Betrayer.I close my eyes and let the word hurt the way it should.
Wait. My eyes snap open again.
It is as if I have stepped on the trigger of a trap and felt it click. I swallow hard and try to disguise what I have just realized, what he was trying to tell me with his last breath. “Turn the betrayer’s heart” is our fifth completed task.
I speak quickly, trying to make them talk while my mind races.
“Why offer me this chance at all? Why not kill me now if the tasks are so great as to threaten you?”
“We are not so cruel,” Aurelius says with a benevolent smile, but his smile is brittle and I know I’ve struck a nerve. Somehow, they do not think it would work simply to kill me. Or there is some nuance I am missing that makes my death unpalatable to them in this moment.

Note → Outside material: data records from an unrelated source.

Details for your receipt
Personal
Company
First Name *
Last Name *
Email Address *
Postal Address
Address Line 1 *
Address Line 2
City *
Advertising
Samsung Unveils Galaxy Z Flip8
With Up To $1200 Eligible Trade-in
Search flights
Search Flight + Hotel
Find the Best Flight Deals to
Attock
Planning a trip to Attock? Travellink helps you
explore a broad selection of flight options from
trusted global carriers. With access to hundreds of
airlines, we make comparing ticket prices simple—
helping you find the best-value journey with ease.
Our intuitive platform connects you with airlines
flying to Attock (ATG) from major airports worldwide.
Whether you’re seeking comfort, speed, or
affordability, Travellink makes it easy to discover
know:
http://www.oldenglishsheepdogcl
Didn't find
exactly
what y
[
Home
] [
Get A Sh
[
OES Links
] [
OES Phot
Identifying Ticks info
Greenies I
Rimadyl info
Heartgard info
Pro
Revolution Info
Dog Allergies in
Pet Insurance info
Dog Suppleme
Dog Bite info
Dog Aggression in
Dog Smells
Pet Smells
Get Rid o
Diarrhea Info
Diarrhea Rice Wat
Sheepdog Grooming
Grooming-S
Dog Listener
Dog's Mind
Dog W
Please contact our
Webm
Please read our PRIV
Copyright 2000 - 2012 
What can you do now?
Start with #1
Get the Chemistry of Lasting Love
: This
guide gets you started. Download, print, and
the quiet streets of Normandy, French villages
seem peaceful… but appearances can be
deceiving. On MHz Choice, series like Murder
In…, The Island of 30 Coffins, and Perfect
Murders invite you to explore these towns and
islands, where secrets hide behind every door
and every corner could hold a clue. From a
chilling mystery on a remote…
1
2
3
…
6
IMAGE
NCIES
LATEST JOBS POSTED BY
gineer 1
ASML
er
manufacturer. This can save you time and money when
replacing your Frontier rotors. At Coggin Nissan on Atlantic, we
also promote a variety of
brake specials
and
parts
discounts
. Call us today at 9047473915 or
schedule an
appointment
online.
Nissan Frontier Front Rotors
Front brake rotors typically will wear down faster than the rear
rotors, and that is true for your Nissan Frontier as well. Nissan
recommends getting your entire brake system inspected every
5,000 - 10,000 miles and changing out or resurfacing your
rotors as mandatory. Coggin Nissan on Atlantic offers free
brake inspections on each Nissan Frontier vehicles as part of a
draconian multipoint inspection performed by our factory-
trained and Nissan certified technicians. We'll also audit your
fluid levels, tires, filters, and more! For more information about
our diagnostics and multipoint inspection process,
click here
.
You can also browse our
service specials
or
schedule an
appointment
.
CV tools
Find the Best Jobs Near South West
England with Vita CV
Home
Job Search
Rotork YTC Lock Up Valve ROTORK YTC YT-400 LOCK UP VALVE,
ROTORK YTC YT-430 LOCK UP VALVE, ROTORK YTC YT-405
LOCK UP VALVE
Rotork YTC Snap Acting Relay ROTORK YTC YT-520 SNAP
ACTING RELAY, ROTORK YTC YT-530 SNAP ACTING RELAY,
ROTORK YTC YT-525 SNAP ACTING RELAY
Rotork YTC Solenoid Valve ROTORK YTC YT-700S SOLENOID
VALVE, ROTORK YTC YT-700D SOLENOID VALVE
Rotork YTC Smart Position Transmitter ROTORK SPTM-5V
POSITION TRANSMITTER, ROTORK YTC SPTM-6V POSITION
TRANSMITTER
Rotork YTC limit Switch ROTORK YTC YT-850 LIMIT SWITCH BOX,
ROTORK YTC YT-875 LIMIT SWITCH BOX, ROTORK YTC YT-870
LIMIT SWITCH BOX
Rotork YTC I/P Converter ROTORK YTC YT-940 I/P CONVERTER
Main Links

I swallow again and try to think, but my frantic brain can only see one way this can work and I know my time is running short.
I smile at Lieve and pour into my smile all the love of my heart, and I hate how it makes his expression shift from earnestness to something bleak.
Gritting my teeth, I hold out my palm, but I keep my eyes on Lieve, trying with all my might to be his anchor.
“I’ll take the pearl, then,” I say to Vesuvius. “I can hardly give Lieve back his life without freeing him from captivity. Though I think I’ll need to seek instruction on how that’s done.”
Vesuvius smirks, but I can see the tension going out of his shoulders. I’m making the choice they wanted. I’m following their plan. It’s only a matter of the details now. It galls me to bring him joy like this.
“Only the one who put the soul into the pearl can take it out again.” Vesuvius hands the pearl to Aurelius. “If you’d do the honors.”
Aurelius holds the pearl up between thumb and forefinger, looks me in the eye to be sure he has my attention, and then breathes delicately on the pearl. As he breathes it melts away as if he is blowing away dust.
My breath catches in my lungs and I shift, moving to turn my back to them so that my whole focus can be on my Lieve as we do this part. They have guessed—correctly—that I could never leave him to suffer. That I could never bear to watch him kept from his life. I’m memorizing his dark hair and the lines of his face. It’s like I get to make this terrible decision all over again but better this time because this time he doesn’t have to go drown beneath the waves far from the arms of the one he loves.
I lean over him and press my forehead to where his should be, but my tears fall right through him and he’s fading now that the pearl is gone. I must act quickly before he drifts to the Nightwaters.
“Do it quickly,” Vesuvius snaps. “Or he’ll fade and it will be too late. Once he’s mortal again you’ll be able to rip my tentacles from him. Mayhap I’ll even be able to reattach them.”
“Unlikely,” Aurelius opines.
I whisper so quietly that I barely hear the words myself, “I love you forever.”